Julius Caesar

by: William Shakespeare

Ethics vs. Politics

1
And that we are contented Caesar shall
Have all true rights and lawful ceremonies
It shall advantage more, than do us wrong (III.i)

Here, having just killed Caesar, Brutus insists that Antony speak at the funeral as a show of respect. In his mind, this is the ethical and morally correct stance. For Brutus, ethics and morals are tied closely with laws and tradition. Abiding by the laws of storied institutions implies moral rectitude, and Brutus believes that by displaying his proper adherence to what is lawfully correct, the public will reward him. But the public, as it turns out, is fickle and cares little for laws and ethics. In this way, Brutus’ rigid moral stance inhibits his ability to read the pulse of the Roman populace, and thereby limits his prowess as a politician.

2
It is a creature that I teach to fight,
To wind, to stop, to run directly on,
His corporal motion governed by my spirit (IV.i)

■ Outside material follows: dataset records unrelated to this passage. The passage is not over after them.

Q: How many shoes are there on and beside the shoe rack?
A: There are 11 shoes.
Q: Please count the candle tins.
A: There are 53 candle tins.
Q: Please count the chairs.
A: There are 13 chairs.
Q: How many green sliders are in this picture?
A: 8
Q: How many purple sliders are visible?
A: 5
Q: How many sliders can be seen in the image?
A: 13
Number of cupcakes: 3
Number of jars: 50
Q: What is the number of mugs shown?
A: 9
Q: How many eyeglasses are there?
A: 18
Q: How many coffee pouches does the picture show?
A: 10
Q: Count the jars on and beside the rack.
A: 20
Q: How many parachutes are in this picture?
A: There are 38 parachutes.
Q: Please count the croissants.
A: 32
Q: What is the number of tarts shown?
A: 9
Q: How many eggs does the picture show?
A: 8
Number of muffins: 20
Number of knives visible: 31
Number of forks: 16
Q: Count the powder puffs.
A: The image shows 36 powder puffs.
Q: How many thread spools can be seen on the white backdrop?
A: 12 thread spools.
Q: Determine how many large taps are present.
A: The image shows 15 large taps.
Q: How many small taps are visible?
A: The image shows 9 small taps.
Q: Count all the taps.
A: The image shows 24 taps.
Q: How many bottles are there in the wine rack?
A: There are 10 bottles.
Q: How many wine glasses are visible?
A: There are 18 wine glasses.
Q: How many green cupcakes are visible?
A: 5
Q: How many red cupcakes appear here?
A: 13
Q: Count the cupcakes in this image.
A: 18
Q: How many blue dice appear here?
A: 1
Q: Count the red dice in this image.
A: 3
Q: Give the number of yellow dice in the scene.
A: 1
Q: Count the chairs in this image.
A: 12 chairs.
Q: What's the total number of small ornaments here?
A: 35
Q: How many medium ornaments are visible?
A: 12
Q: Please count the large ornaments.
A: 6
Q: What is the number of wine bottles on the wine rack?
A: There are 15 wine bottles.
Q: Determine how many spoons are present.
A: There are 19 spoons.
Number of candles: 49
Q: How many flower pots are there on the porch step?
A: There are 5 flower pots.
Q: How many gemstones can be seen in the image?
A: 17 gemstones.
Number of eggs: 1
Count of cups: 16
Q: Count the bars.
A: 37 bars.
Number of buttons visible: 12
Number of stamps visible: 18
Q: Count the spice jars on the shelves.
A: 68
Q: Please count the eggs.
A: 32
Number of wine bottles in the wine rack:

Here, Antony is speaking to Octavius about the third leader of their Triumvirate, Lepidus. Antony speaks rather dismissively of Lepidus’ decision-making skills and independence. Rather, in Antony’s mind he functions as a tool or loyal beast of burden that can be directed in whichever way he wishes. This contrasts rather drastically to Brutus’ strict adherence to rules and civility. Antony here is able to ruthlessly dehumanize others, and view them strictly in terms of their utility. What can Lepidus do for him? How can he be used to offer maximal advantage? The focus is on strategy. This is why Antony is a superior politician to Brutus, because he is willing to disregard morals in favor of gaining the upper hand.

3
Let me tell you Cassius, you yourself
Are much condemned to have an itching palm,
To sell and mart your offices for gold
To underservers (IV.iii)

Here, Brutus reprimands Cassius for allowing his troops to take bribes from the Sardians, where they are presently camped. Brutus has condemned a man named Lucius Pella because he has broken the law. Cassius has appealed to Brutus to forgive the man, because he knows him personally and because he is a valuable asset to their cause. However, Brutus will not hear of it. No matter how valuable Lucius Pella may be, he broke the law, and therefore must be punished. Once again, Brutus shows he is pedantically committed to the rule of law, even if it costs him a valuable strength. Although Brutus here wants to be lawfully consistent, he overlooks strategic investments and advantages and comes off as self-righteous to a fault.